Me: Our best fuzzy matching algorithms still leave a lot on the table GPT: Hold my beer

May 9, 2023 · 1:20 PM UTC

The conversation went like this: GPT: Maybe you should try a Levenshtein algorithm, here's some python code that might be helpful. Me: Can't you just look at the names and do it? GPT: Ok fine, here you go.
Replying to @paulnovosad
How many tokens was the dataset? I worry about hitting limits
I think the strategy would be to do it a few chunks at a time. TBH this is probably the ideal use case where you have small groups. With thousands of obs on one side of the merge I think it would have a harder time. Though I suppose you could also break that job into pieces...
Replying to @paulnovosad
Do you have any idea how to scale this? I have 14 million names and I know GPT does a good job on those if I break them into small chunks, but I'm not sure how to best feed this to GPT through the API without having a conversation first and without having to split it into chunks.

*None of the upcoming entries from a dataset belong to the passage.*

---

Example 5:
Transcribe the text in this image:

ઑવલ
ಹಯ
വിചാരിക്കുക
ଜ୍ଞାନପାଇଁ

Work manually with small samples to refine the prompt until you really like the result. Then send your data to it in chunks using the API. If you have 14 million names, it might be too costly to be worthwhile — maybe wait 6 months for a version that'll run on your laptop.
Replying to @paulnovosad
I had success experimenting with this, but I was trying to figure out how to deal with so many potential matches and adding other variables to help the match. Did you do anything to nudge it that way?
I haven't looked into it much, I guess it would take some specific tuning for every version of the problem...
Replying to @paulnovosad
Is this fancy ChatGPT with plugins that allow you to upload data etc? Or just copy paste into plain vanilla window? Seems similar to find closest match among strings but with explanation for each. nice for comments and replication. But still need to check correctness ex-post.